Convention Place was designed by architect Robert Jones, in collaboration with lead artists Alice Adams and Jack Mackie. Its public art was made to fit a garden theme with landscaping similar to nearby Freeway Park. The entrance to the station's plaza was under a pair of prominent white-tube arches that resembled a classic theater marquee, designed by Adams to emulate the Paramount Theatre and New York City's Chrysler Building; at night, the tubes were lit by neon lights.

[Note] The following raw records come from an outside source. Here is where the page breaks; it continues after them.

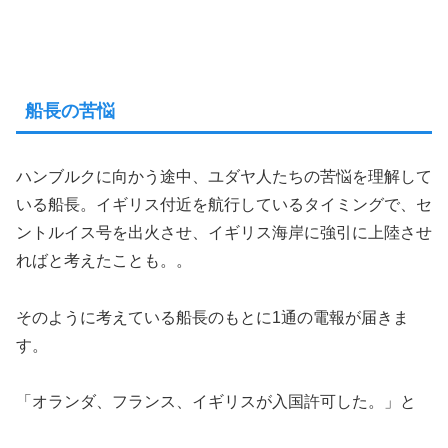
船長の苦悩
ハンブルクに向かう途中、ユダヤ人たちの苦悩を理解して
いる船長。イギリス付近を航行しているタイミングで、セ
ントルイス号を出火させ、イギリス海岸に強引に上陸させ
ればと考えたことも。。
そのように考えている船長のもとに1通の電報が届きま
す。
「オランダ、フランス、イギリスが入国許可した。」と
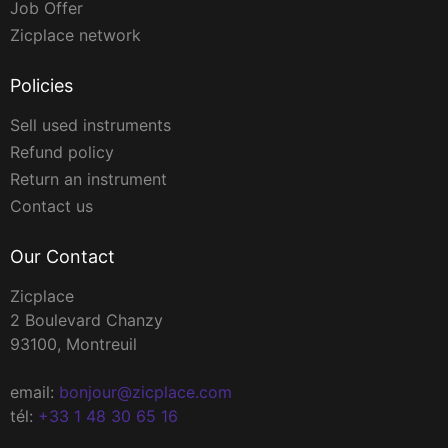
Job Offer
Zicplace network
Policies
Sell used instruments
Refund policy
Return an instrument
Contact us
Our Contact
Zicplace
2 Boulevard Chanzy
93100, Montreuil
email:
bonjour@zicplace.com
tél:
+33 1 48 30 65 16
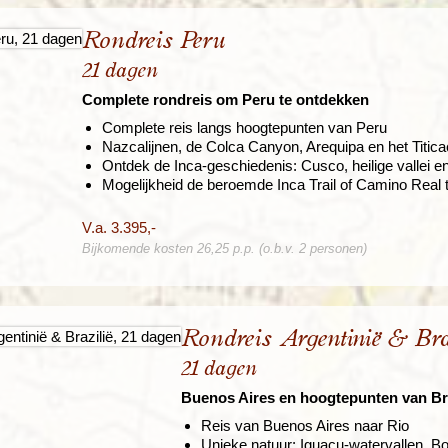
Rondreis Peru
21 dagen
Complete rondreis om Peru te ontdekken
Complete reis langs hoogtepunten van Peru
Nazcalijnen, de Colca Canyon, Arequipa en het Titi
Ontdek de Inca-geschiedenis: Cusco, heilige vallei 
Mogelijkheid de beroemde Inca Trail of Camino Real 
V.a. 3.395,-
Bijkomende kosten 26,25 p.p. (o.b.v. 2 personen)
Rondreis Argentinië & Bra
21 dagen
Buenos Aires en hoogtepunten van Bra
Reis van Buenos Aires naar Rio
Unieke natuur: Iguaçu-watervallen, Bo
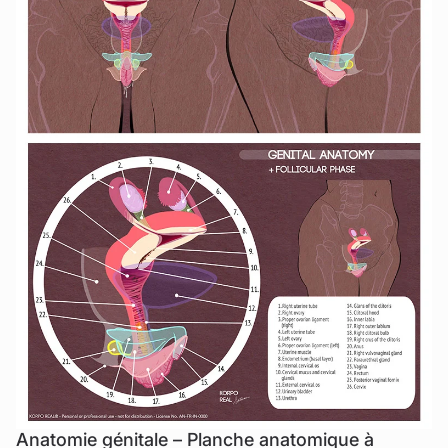
Anatomie génitale – Planche anatomique à
Promotion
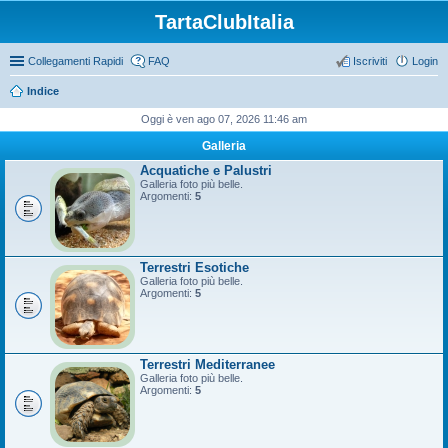
TartaClubItalia
Collegamenti Rapidi
FAQ
Iscriviti
Login
Indice
Oggi è ven ago 07, 2026 11:46 am
Galleria
Acquatiche e Palustri
Galleria foto più belle.
Argomenti:
5
Terrestri Esotiche
Galleria foto più belle.
Argomenti:
5
Terrestri Mediterranee
Galleria foto più belle.
Argomenti:
5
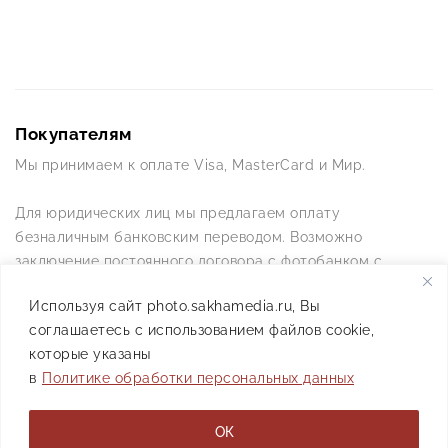
Покупателям
Мы принимаем к оплате Visa, MasterCard и Мир.
Для юридических лиц мы предлагаем оплату
безналичным банковским переводом. Возможно
заключение постоянного договора с фотобанком с
постоянной схемой работы.
Используя сайт photo.sakhamedia.ru, Вы
соглашаетесь с использованием файлов cookie,
Позвоните нам по телефону +7(4112) 42-09-42 — и мы
которые указаны
ответим на все ваши вопросы
в
Политике обработки персональных данных
АО РИИХ «Сахамедиа» © 2021
ОК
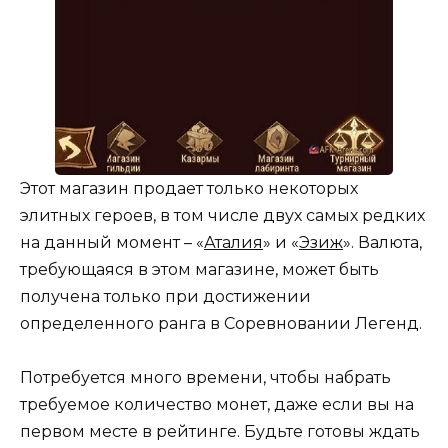
Этот магазин продает только некоторых
элитных героев, в том числе двух самых редких
на данный момент – «
Аталия
» и «
Эзиж
». Валюта,
требующаяся в этом магазине, может быть
получена только при достижении
определенного ранга в Соревновании Легенд.
Потребуется много времени, чтобы набрать
требуемое количество монет, даже если вы на
первом месте в рейтинге. Будьте готовы ждать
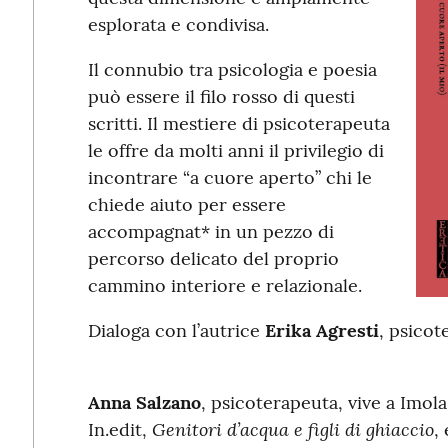
esplorata e condivisa.
Il connubio tra psicologia e poesia
può essere il filo rosso di questi
scritti. Il mestiere di psicoterapeuta
le offre da molti anni il privilegio di
incontrare “a cuore aperto” chi le
chiede aiuto per essere
accompagnat* in un pezzo di
percorso delicato del proprio
cammino interiore e relazionale.
Dialoga con l’autrice
Erika Agresti
, psicot
Anna Salzano
, psicoterapeuta, vive a Imol
Genitori d’acqua e figli di ghiaccio
In.edit,
,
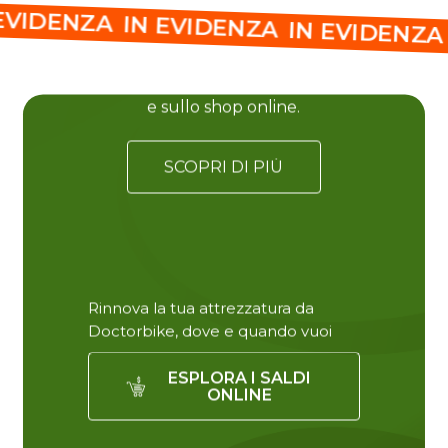
SALDI ESTIVI
 EVIDENZA
IN EVIDENZA
IN EVIDENZ
Le
migliori
offerte
Doctorbike:
sconti
fino
al
40%
su
bici,
accessori
e
abbigliamento. Ti
aspettiamo
in
negozio
e
sullo
shop
online.
SCOPRI DI PIÙ
Rinnova la tua attrezzatura da
Doctorbike, dove e quando vuoi
ESPLORA I SALDI
ONLINE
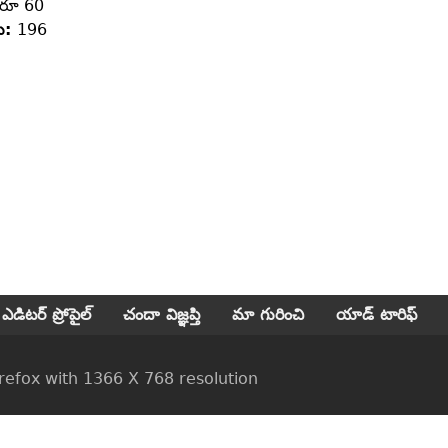
రూ 60
లు:
196
ఎడిటర్ ప్రోపైల్
చందా విజ్ఞప్తి
మా గురించి
యాడ్ టారిఫ్
ox with 1366 X 768 resolution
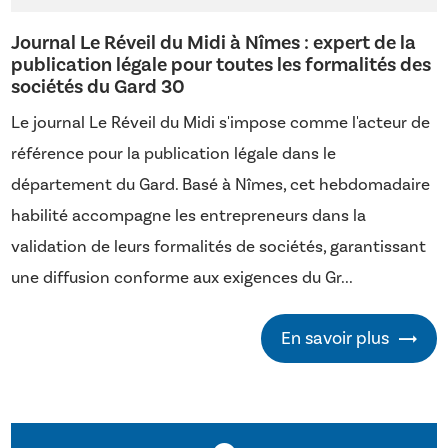
Journal Le Réveil du Midi à Nîmes : expert de la
publication légale pour toutes les formalités des
sociétés du Gard 30
Le journal Le Réveil du Midi s'impose comme l'acteur de
référence pour la publication légale dans le
département du Gard. Basé à Nîmes, cet hebdomadaire
habilité accompagne les entrepreneurs dans la
validation de leurs formalités de sociétés, garantissant
une diffusion conforme aux exigences du Gr...
En savoir plus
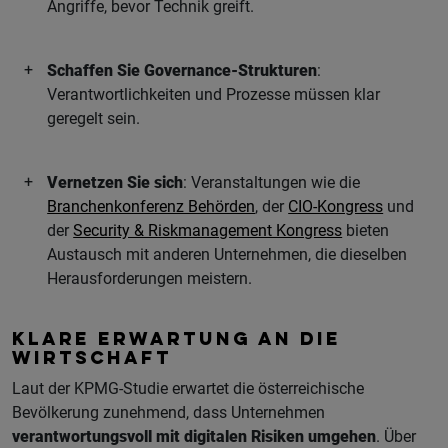
Angriffe, bevor Technik greift.
Schaffen Sie Governance-Strukturen
:
Verantwortlichkeiten und Prozesse müssen klar
geregelt sein.
Vernetzen Sie sich
: Veranstaltungen wie die
Branchenkonferenz Behörden
, der
CIO-Kongress
und
der
Security & Riskmanagement Kongress
bieten
Austausch mit anderen Unternehmen, die dieselben
Herausforderungen meistern.
KLARE ERWARTUNG AN DIE
WIRTSCHAFT
Laut der KPMG-Studie erwartet die österreichische
Bevölkerung zunehmend, dass Unternehmen
verantwortungsvoll mit digitalen Risiken umgehen
. Über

The plaza included seating areas and planters designed by Maren Hassinger, integrating an Asian rock garden and natural forms carved into granite and concrete. Surrounding sidewalks included panels with a song title from Jimi Hendrix and a quote from activist Gordon Hirabayashi, along with their silhouettes. The station's support columns and retaining walls were sculpted into artificial cliffs and filled with plants and water features that once formed a waterfall down to the platform level that was designed by Mackie. Light and power poles in the station's layover areas were painted orange and green to continue the "Station in a garden" theme. A few years after the station opened, the retaining wall along Pine Street was converted from a graffitied wall into a ceramic mural, featuring silhouettes of Seattle residents and poetry written by students from Seattle high schools. Pieces of public art from the closed station were incorporated into Kate Clark's installation "What You Have Become" at the new Summit building at the Seattle Convention Center, which was built on the site of Convention Place station.

==Services==

Convention Place was the only Downtown Seattle Transit Tunnel station that was served exclusively by buses, with no Link light rail service. At the time of its closure, the station was served at four outbound bays by seven bus routes: six King County Metro routes and one Sound Transit Express route. Bays A and B served three Metro routes (41, 74, and 255) that headed north and east via Interstate 5; Bay C was served by three Metro routes (101, 102, and 150) that headed south toward the SODO Busway; and Bay D was served by one Sound Transit route (550) that headed east on Interstate 90.

Convention Place station was also adjacent to several surface bus stops served by local and regional routes operated by Metro, Sound Transit, and Community Transit. Three Metro bus routes serving Capitol Hill and eastern Seattle stopped near 9th Avenue on Pine and Pike streets. Regional bus stops on Olive Way, Howell Street, and Stewart Street connected Convention Place to the Eastside area and Snohomish County. During closures of the transit tunnel, the Olive and Stewart bus stops were also used by tunnel buses that were re-routed onto surface streets.